**原文:**
====================

このメールは保険金請求をご案内する内容になっているため、ご契約内容や災害内容によっては、お客さまご自身で補償内容を確認する手間が省け、スピーディーに保険金を請求することができます。


私はこれを見て、ソニー損保が2001年に千葉県で大規模な「雹(ひょう)」が降ったときに、ソニー損保が対象地域の契約者に電話をかけ、安否の確認と保険金請求の案内を行ったというエピソードを思い出した。

http://from.sonysonpo.co.jp/company/news/biz/nw000530.html


私は当時某国内損保で事故処理担当者をしていたのだが、社内でこのニュースが回覧で回ってきたのをよく憶えている。
(ソニー損保がその後、こういった取組みを継続してやっているのかも気になるが)

これに似たコンセプトのサービスをイーデザイン損保は「Eメール」というツールを利用してサービス展開を行うようだ。

これは、「保険会社は自分から請求しない限り、保険金を支払ってくれない」というネガティブな業界イメージを払拭し、イーデザイン損保への信頼感・ロイヤルティを高めることになるだろう。
コストを掛けず、契約者の信頼感を高める施策としては眼のつけどころがいい。


■事故時のインターネットサービス

PCサイトだけでなく携帯サイトからも事故の経過照会や、担当者への質問ができるサービスを展開してきた。

・事故経過照会(PC/携帯)
・担当者への事故の相談(PC/携帯)
・情報更新時のお知らせメール(PC/携帯)
・更新時の保険料確認(PC/携帯)


PCサイトでこのようなサービスを提供しているダイレクト損保は複数存在しているが、携帯サイトから担当者への質問が出来るサービスを提供しているのはたしかソニー損保だけであった。

日中、事故担当者に電話をする時間がない契約者にとって、PCや携帯から担当者に質問できるという機能は便利である。

イーデザイン損保のインターネットサービスのスペックをソニー損保と比較をしてみると、ほぼ同じサービスを実現しており、ダイレクト損保でトップレベルのネットサービスといえる。

なお、今回イーデザイン損保の追随によって、事故時のインターネットサービスにおいて、ソニー損保の他社へのアドバンテージが完全になくなった。




■まとめ

事故処理拠点(損害サービスセンター)が東京・大阪だけであることなど、「東京海上グループ」という言葉から過度の期待をすることは危険だろう。

ただ、他のダイレクトがやっていない「セカンドオピニオン」や「お見舞いメール」という消費者本位の新サービスは高く評価したい。
そして今後、イーデザイン損保が「顧客価値の高い新サービスの開拓者」となっていくことを私は期待している。

以前はソニー損保が「異業種参入」らしい面白いサービスを次々に開発していたのだが、ここ数年は「普通の保険会社」に成り下がっている。
イーデザイン損保の参入によって、いい意味での損保業界内でのサービス競争が再び起きてほしい。

====================

**作業指示:**
1. 原文に基づいて次の問いに答えてください。
(a) ソニー損保が大規模な雹の際に対象地域の契約者へ電話をかけたのは、何年にどの県で起きたときか。
(b) イーデザイン損保の事故処理拠点(損害サービスセンター)は、どこだけにあるとされているか。
(c) 携帯サイトから担当者への質問ができるサービスを提供していたのは、たしかどの会社だけであったとされているか。
2. 原文のうち、「ただ、他のダイレクトがやって」を含む箇所から書き始め、「険会社」に成り下がっている。」で書き終えるまでを、一字一句違えずに書き写してください。
資料はこの作業には使いません。

(姿勢キーポイント付き画像)
====================

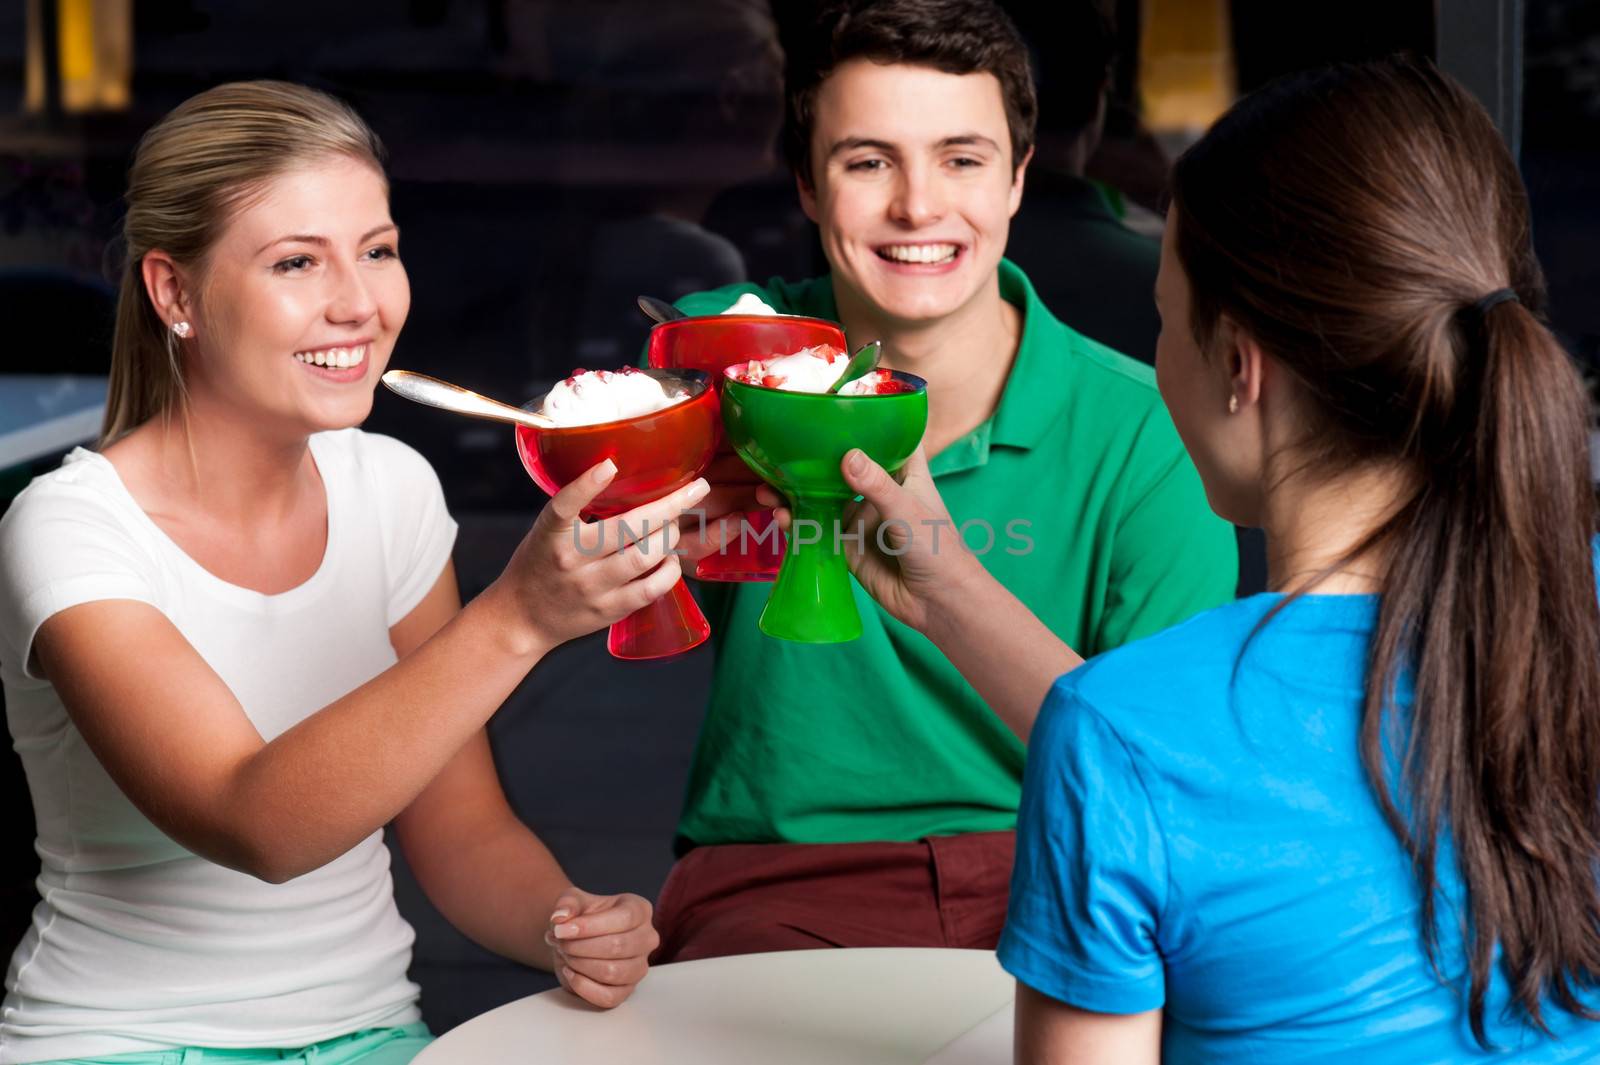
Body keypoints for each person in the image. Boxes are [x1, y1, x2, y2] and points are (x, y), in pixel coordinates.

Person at [828, 56, 1600, 1061]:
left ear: (1238, 364)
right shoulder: (1574, 606)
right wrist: (942, 587)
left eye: (1161, 316)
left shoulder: (1124, 736)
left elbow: (1163, 760)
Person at [0, 81, 703, 1065]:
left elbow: (459, 831)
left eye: (377, 251)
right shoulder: (70, 528)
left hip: (370, 1036)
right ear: (174, 293)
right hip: (116, 1041)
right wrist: (518, 619)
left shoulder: (391, 489)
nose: (360, 304)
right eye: (296, 262)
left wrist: (565, 922)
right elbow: (258, 826)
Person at [655, 0, 1237, 964]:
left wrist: (945, 579)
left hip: (1067, 866)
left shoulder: (1148, 433)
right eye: (868, 161)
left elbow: (1164, 781)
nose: (918, 206)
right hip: (776, 880)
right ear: (806, 184)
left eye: (961, 159)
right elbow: (676, 350)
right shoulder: (741, 382)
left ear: (1018, 178)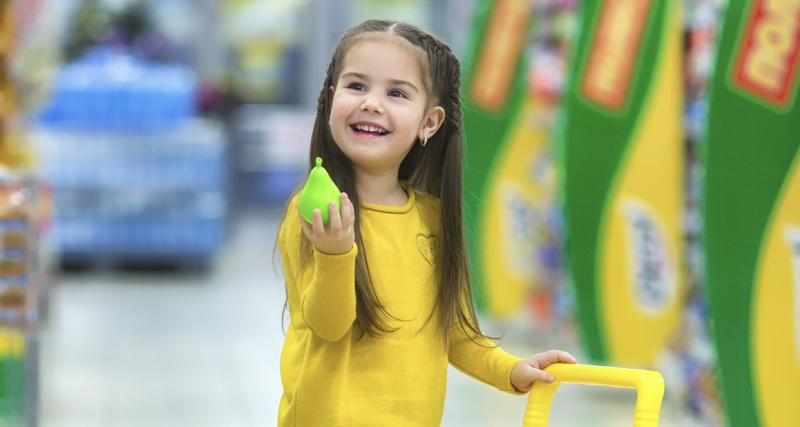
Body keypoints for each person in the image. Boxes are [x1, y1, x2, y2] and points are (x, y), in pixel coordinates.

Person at [276, 19, 576, 426]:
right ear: (330, 98)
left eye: (396, 93)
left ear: (429, 123)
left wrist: (510, 371)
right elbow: (329, 327)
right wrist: (335, 253)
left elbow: (453, 333)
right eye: (356, 86)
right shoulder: (316, 210)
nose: (372, 103)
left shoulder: (432, 218)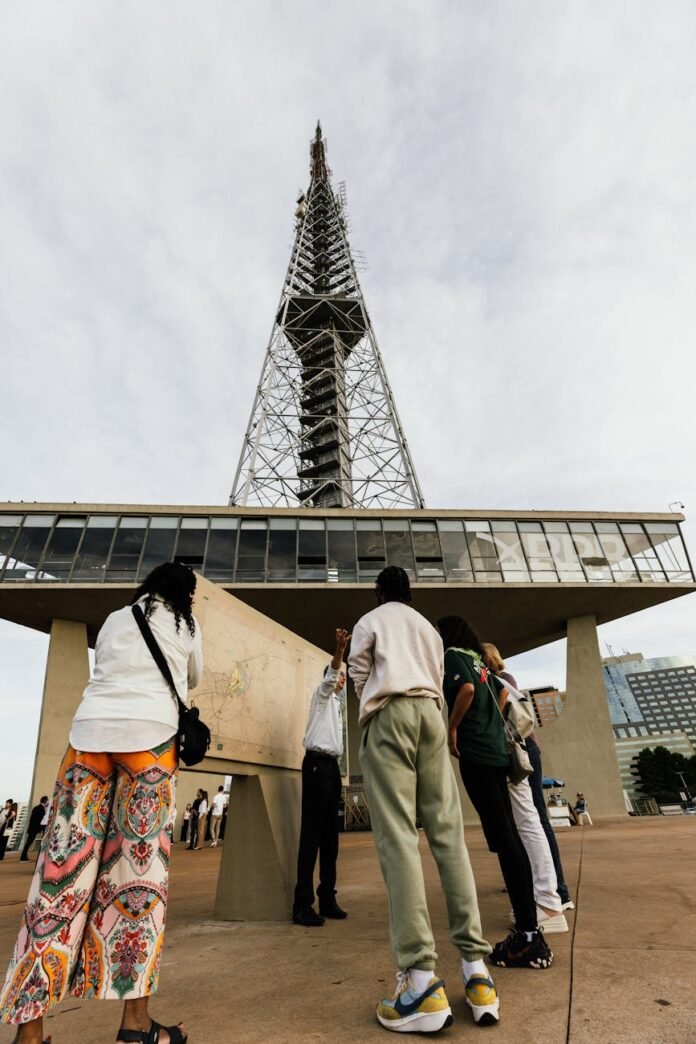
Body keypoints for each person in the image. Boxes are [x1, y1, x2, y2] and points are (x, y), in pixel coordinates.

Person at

====================

**項目別回答:**
1.
(a) 2001年、千葉県
(b) 東京・大阪
(c) ソニー損保

2.
ただ、他のダイレクトがやっていない「セカンドオピニオン」や「お見舞いメール」という消費者本位の新サービスは高く評価したい。
そして今後、イーデザイン損保が「顧客価値の高い新サービスの開拓者」となっていくことを私は期待している。

以前はソニー損保が「異業種参入」らしい面白いサービスを次々に開発していたのだが、ここ数年は「普通の保険会社」に成り下がっている。